Exercise A:
Which console's version of the GameShark does the article on using a GameShark say its exploration will focus on?
Exercise B:
Continue the article on using a GameShark from the point where it stops.

How to use your GameShark for good - not evil

If you’ve been hiding in an underwater cave for the past 20 years and need a primer, cheating devices like the GameShark work by modifying bits of memory or code in games. Some players stick to the standard, published codes which offer practical gameplay modifications like invincibility and infinite ammo. Those people are boring, and not very shark-like at all. The true fun of the GameShark is in messing with untested codes for the most absurd results possible. Granted, most of the time custom codes just break the game, turning it into an existential exploration of colors and falling off cliffs, but that’s just part of the charm.

We’ll keep it short and sweet, which is also how a shark would describe your limbs, and our exploration will focus primarily on the N64 version of the GameShark, for the obvious reason that the N64 is gray, which is also the color of SHARKS.

Above: See?

Extracted data:
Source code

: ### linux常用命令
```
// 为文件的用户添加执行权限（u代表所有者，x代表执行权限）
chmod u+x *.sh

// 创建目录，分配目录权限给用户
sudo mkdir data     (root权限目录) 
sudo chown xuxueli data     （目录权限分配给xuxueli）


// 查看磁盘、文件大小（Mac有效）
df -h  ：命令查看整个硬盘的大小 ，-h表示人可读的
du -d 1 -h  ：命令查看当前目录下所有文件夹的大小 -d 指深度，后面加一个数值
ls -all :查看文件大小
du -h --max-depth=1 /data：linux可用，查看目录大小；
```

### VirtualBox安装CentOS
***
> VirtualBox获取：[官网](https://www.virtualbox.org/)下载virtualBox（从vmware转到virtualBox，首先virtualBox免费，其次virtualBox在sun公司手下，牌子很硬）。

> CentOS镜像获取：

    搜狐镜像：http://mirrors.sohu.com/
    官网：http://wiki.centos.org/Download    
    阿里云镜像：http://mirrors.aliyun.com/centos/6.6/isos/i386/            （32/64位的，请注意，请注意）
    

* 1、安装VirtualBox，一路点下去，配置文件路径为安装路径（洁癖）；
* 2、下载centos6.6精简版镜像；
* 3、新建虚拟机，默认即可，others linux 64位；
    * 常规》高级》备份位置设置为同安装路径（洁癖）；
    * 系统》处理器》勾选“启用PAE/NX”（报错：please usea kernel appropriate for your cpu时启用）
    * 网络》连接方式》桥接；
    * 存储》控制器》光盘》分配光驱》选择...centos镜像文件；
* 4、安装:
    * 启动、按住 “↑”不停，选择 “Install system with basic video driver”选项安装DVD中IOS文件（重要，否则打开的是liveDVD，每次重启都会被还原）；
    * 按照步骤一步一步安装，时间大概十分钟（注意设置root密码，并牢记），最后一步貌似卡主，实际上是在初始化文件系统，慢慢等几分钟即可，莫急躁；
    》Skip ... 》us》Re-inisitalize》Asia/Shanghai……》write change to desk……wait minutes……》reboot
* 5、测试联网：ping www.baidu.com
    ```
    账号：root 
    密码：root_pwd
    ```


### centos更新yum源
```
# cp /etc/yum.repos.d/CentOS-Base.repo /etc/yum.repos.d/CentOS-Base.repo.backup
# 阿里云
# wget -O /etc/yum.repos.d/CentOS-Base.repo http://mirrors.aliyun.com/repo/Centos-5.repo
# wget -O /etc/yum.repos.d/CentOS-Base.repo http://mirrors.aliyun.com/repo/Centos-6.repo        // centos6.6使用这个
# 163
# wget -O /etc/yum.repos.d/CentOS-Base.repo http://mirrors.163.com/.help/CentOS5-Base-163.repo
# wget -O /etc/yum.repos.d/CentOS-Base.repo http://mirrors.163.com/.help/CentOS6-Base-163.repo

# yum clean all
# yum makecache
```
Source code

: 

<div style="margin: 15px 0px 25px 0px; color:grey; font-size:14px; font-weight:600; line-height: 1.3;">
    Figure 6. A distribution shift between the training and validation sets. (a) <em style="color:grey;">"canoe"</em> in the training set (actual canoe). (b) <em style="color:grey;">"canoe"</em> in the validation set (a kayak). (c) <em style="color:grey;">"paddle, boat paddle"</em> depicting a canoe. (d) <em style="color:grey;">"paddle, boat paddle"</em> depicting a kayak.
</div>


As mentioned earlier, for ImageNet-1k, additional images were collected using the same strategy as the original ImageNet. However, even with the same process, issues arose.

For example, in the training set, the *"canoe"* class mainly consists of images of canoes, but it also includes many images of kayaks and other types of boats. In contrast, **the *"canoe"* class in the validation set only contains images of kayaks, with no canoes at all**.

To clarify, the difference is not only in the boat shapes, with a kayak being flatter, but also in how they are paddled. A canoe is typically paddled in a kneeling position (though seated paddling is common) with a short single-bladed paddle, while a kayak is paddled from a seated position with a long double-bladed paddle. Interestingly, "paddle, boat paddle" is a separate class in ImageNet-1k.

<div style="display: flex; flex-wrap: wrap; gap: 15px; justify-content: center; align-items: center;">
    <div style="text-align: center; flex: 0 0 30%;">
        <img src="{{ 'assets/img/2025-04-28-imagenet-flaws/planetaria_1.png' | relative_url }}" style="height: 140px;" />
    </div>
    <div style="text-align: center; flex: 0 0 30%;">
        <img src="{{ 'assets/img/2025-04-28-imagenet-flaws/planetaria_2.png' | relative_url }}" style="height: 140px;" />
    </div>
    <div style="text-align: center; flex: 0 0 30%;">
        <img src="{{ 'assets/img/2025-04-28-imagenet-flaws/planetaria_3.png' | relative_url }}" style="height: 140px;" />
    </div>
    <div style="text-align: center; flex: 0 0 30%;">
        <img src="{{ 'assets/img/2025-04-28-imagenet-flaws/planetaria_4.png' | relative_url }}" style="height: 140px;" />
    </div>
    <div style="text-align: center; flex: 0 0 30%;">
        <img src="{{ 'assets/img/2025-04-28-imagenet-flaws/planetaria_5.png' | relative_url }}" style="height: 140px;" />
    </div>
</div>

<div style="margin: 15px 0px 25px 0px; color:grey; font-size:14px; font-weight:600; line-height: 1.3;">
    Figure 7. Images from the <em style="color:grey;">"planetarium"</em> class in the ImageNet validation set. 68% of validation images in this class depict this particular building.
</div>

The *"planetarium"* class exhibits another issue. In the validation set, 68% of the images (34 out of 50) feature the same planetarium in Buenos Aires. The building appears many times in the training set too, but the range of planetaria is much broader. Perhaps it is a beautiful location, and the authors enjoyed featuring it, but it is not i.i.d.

Reply A:
The N64 version.

Reply B:
Being an N64 launch title, and one of the first 3D free-roaming platformers, Mario 64 was pretty easy to break. In researching this feature, we wanted to find some silly videos of all the nonsense that could be achieved in the game...we found so much more. One YouTube user has not only uploaded 22 videos of Mario 64 GameShark modifications, he’s narrated many of them, voicing all of the characters himself. See for yourself:

We think his work is brilliant, and the enjoyment he clearly received from making these videos is strangely contagious. We couldn’t stop at just one:


The GameShark not only enabled Mario to poop coins, it actually helped fans discover hidden content in games. The most famous example is in the Dam level of Goldeneye 007, which contains a hidden island of mystery and intrigue and a couple of bland, concrete buildings.

Above: There’s not much on it, but hey, cool right?

The popular story is that the developers had intended to include a ferry which would take players to the island, but ran out of time. They left the island intact, and with no-clipping mode on, we can walk like Jesus to its mysterious shores.